Parce que cela est fondamental d’un point de vue éthique et déontologique, participer à Objectif Lune nous donnerait aussi la possibilité de travailler sur les court, moyen et long termes pour transmettre aux générations futures une pensée renouvelée, futuriste et progressiste, plus cohérente avec la mondialisation que nous vivons, afin de leur léguer un héritage acceptable, parce qu’il n’y a pas de raison que la réparation des dommages occasionnés par certaines étapes de progrès de nos sociétés sur Terre et sur la Lune, leur incombe.

Envisager une société artificielle

Comment vivre en groupe de façon harmonieuse dans un environnement aussi lointain et déroutant, avec un minimum de repères terrestres, non pas parce que le paysage est tout simplement incroyable, mais pour répondre à des enjeux stratégiques ? Quels seraient les référents culturels à envisager pour maintenir l’équilibre des femmes et des hommes candidats à l’expérience ? L’anthropologie spatiale, une discipline naissante, accumule les preuves de la nécessité d’une structure sociale lunaire pour l’équilibre des futurs « Lunésiens et Lunésiennes ». Des questions cruciales se posent. Elles concernent entre-autres et outre les transports, les technologies et les industries, le système de santé, la gouvernance ; la morphologie sociale et la démographie, les cultes, les concepts de consommation et de propriété, le système éducatif à distance, la sécurité, la défense, etc., acceptables et gages de stabilité dans un contexte de base lunaire.
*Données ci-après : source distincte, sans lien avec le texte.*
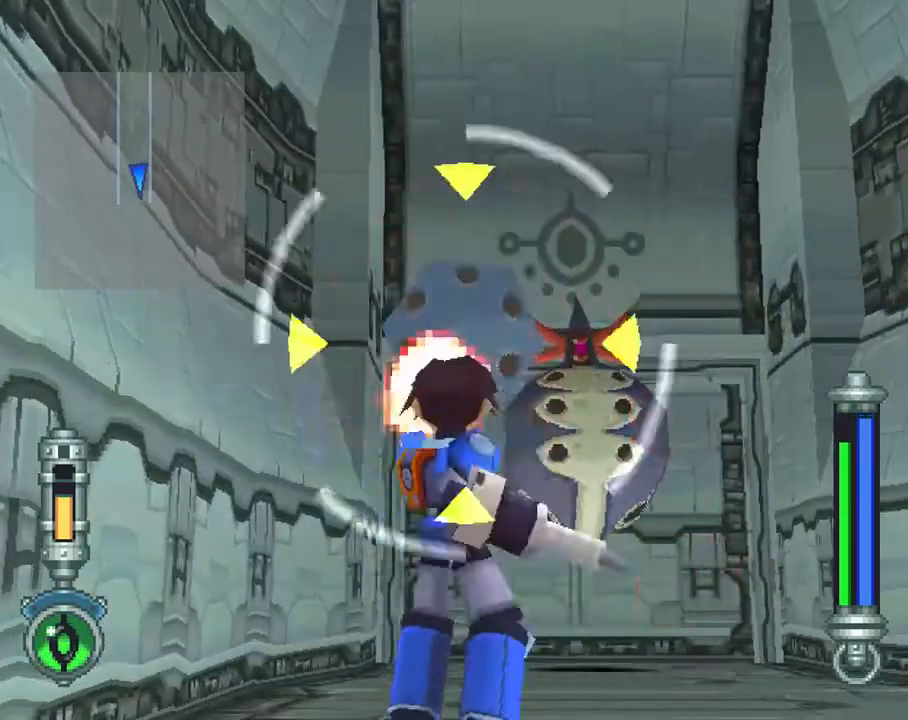
{"buttons": [], "left_stick": "center", "right_stick": "center", "events": [[350, "DPAD_RIGHT", "up"], [400, "R2", "up"], [400, "SQUARE", "up"]]}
Cette société artificielle lunaire serait bien entendu hyper-connectée, tout comme ses habitats et ses habitants. Nous pourrions alors profiter de tout ce qui a été produit sur Terre en matière de télécommunications, de sécurité des systèmes d’information, de cybersécurité, de plans de continuité d’activité en cas de crises technologiques, de méthodes de gestion de crises, etc. et optimiser tous ces moyens afin qu’ils servent encore et toujours mieux la Terre, tout en contribuant à l’expérience extra-planétaire.

Un nouveau regard sur la Terre

L’anthropologie observe que plus nous nous intéressons à la Lune, plus nos regards se portent sur la Terre en reconsidérant ses qualités. Plus la prise de conscience de l’hostilité de l’environnement lunaire grandit, plus nous apprécions les attributs extraordinaires de notre planète et le confort de vie qu’elle permet. Plus nous pensons à la possibilité de vivre dans l’Espace, plus nous sommes concernés et liés dans cette perspective. Plus nous pensons aux moyens d’accès à l’Espace, plus nous prenons en considération les dommages occasionnés par la pollution liée aux débris satellitaires. Plus nous traversons de crises sur Terre, plus nous sommes conscients de l’efficacité des services spatiaux pour la géolocalisation, la santé et l’éducation à distance par exemple. Plus nous découvrons de nouveaux phénomènes astrophysiques et plus nous mesurons notre ignorance, mais aussi nos capacités à explorer, quelle que soit l’époque que nous ne faisons que traverser.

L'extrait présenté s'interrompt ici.